Common Prayer: A Liturgy for Ordinary Radicals has the look and feel of a hymnbook.  (Outside the U.S., a paperback edition is also available.)   The authors’ intention is that it be used as a ‘common’ resource, i.e. in a group setting.   So the readings — not unlike the responsive readings in the back of hymnbooks, if you remember hymnbooks — have a designation for the leader to speak certain lines and the rest of the assembly to respond with other lines.

In point of fact, I think that the majority of copies sold will end up being used devotionally, hence the setup I used to introduce the book.  However, my initial premise — people beginning new spiritual disciplines in January — doesn’t fully apply here, as the book’s daily morning readings begin with December and cycle through to the end November.   A seven-day cycle of evening readings is also included.

It isn’t possible to fully review a devotional book without personally engaging it, and it is equally difficult to try to review a prayer book or hymn book.   Of the book’s 590 pages, I mostly immersed myself in the dozen or so pages that make up the introduction, probably the most contemporary primer on classical liturgy available to the next generation.   It briefly explains the origins of liturgies in monastic life, and introduces the idea of the church calendar; with an emphasis on how these routines and dates stand in contrast to the emphases of contemporary society.

The book’s intended audience is not limited to those for whom Common Prayer would represent a first-time purchase of such a resource.  “We wanted it to work for folks who have never seen a circus and those who have seen hundreds of them.”

For today, January 1st, the reading begins with a brief paragraph about the role of the Quakers during the U.S. slave trade;  some invocational lines; a suggested song, “This Little Light of Mine;” six verses from Psalm 7, taken from the Book of Common Prayer (as are all the Psalm readings); eight verses each from Genesis 12 and John 16, taken from the TNIV (as are all other readings); a quotation from one of the Quaker founders; a place to pray for others and repeat The Lord’s Prayer; a personal prayer for help in answering God’s call on our life; and a collective sentence of benediction.

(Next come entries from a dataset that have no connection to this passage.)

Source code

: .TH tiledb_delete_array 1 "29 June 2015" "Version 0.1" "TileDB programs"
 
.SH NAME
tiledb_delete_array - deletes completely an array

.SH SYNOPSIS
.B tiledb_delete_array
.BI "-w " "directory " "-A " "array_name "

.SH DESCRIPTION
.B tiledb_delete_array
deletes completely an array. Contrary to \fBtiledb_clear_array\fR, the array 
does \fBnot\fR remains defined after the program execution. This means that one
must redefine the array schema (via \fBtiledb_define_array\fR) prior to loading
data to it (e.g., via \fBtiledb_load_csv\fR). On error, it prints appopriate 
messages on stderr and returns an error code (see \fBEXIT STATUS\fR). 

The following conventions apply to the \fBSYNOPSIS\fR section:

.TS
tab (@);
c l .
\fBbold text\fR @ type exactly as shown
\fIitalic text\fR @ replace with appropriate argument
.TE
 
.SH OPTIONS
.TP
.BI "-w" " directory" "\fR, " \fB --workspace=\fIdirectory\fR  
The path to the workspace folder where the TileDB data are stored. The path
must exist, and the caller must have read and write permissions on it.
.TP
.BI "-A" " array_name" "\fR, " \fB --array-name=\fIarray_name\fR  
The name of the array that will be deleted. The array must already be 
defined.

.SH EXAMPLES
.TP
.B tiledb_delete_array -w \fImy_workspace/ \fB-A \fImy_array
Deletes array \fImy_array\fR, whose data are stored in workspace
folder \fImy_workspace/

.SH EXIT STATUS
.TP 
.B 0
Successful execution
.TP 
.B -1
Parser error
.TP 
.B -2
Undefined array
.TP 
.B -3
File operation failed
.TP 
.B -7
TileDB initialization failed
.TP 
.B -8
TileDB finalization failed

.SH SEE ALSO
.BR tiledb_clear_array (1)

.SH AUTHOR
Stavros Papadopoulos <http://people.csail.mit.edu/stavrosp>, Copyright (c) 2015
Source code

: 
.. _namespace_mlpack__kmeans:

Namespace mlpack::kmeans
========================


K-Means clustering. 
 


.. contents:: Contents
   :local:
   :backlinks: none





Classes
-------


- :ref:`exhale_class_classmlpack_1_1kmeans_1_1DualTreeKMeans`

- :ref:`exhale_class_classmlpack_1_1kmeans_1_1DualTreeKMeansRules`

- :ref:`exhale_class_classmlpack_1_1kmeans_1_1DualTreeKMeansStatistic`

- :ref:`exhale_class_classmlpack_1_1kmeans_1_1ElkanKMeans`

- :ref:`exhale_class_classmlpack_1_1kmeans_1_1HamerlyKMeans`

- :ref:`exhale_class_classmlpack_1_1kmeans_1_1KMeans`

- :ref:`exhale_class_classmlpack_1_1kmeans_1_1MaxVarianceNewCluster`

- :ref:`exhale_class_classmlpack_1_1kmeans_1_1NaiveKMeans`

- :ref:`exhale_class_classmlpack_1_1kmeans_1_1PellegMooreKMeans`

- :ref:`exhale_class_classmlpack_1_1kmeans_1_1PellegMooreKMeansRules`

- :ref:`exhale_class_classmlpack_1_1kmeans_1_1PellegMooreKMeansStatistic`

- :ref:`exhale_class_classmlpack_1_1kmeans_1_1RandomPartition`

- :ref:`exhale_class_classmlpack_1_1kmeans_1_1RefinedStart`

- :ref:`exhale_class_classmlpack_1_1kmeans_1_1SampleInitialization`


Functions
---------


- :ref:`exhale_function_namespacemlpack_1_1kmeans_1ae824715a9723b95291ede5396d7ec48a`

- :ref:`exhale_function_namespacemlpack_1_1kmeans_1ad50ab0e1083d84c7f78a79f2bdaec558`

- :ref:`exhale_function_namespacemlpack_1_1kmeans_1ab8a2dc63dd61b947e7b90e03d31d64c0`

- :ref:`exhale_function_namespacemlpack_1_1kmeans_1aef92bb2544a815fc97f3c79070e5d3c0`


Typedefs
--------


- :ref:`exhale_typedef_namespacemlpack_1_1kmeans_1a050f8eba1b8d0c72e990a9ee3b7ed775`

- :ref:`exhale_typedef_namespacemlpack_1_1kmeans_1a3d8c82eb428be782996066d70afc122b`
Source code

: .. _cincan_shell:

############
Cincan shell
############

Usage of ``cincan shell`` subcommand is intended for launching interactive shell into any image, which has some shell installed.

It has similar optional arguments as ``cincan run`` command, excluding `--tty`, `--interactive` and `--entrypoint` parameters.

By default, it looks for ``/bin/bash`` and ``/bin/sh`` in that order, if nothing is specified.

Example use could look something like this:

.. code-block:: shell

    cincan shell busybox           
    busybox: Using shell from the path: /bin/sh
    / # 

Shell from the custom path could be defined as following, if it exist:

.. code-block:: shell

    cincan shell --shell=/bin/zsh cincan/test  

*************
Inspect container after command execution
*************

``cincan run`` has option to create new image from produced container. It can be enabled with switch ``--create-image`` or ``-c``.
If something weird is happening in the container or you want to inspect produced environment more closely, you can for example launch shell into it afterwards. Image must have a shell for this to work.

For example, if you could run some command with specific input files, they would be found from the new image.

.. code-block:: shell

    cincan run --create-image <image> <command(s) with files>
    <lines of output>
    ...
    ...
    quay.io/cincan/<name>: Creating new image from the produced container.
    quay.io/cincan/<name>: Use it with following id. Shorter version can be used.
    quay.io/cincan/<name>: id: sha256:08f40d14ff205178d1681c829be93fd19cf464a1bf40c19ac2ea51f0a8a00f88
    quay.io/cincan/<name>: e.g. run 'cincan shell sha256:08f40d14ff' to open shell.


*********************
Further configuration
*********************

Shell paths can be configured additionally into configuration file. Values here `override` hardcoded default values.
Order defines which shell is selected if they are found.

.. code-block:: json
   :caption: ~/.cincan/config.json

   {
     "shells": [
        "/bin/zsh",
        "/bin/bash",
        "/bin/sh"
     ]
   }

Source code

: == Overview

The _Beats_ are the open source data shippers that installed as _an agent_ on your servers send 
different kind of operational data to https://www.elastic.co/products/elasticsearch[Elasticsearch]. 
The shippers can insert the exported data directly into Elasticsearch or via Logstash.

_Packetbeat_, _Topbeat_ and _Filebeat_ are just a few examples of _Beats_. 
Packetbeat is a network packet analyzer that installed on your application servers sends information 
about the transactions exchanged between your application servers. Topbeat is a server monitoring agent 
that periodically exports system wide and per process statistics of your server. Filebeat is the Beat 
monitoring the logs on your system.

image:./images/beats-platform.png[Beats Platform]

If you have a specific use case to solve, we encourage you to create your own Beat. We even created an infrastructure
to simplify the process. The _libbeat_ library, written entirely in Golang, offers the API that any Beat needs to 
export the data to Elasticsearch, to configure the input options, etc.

Though not fully written out, you can also read today’s outline at commonprayer.net

In addition to the basic 366 readings, there are also some extra ones for Holy Week.   There is also a selection of songs and special prayers at the end of the book.  Although there wasn’t one for the start of a new year, I felt this one, for “major life transition” was appropriate in anticipation of the changes the new year can bring:

Lord, help me now to unclutter my life, to organize myself in the direction of simplicity.   Lord teach me to listen to my heart; teach me to welcome change instead of fearing it.   Lord, I give you these stirrings inside me.  I give you my discontent.  I give you my restlessness.   I give you my doubt.   I give you my despair.   I give you all the longs I hold inside.  Help me to listen to those signs of change, of growth; help me to listen seriously and follow where they lead through the breathtaking empty space of an open door.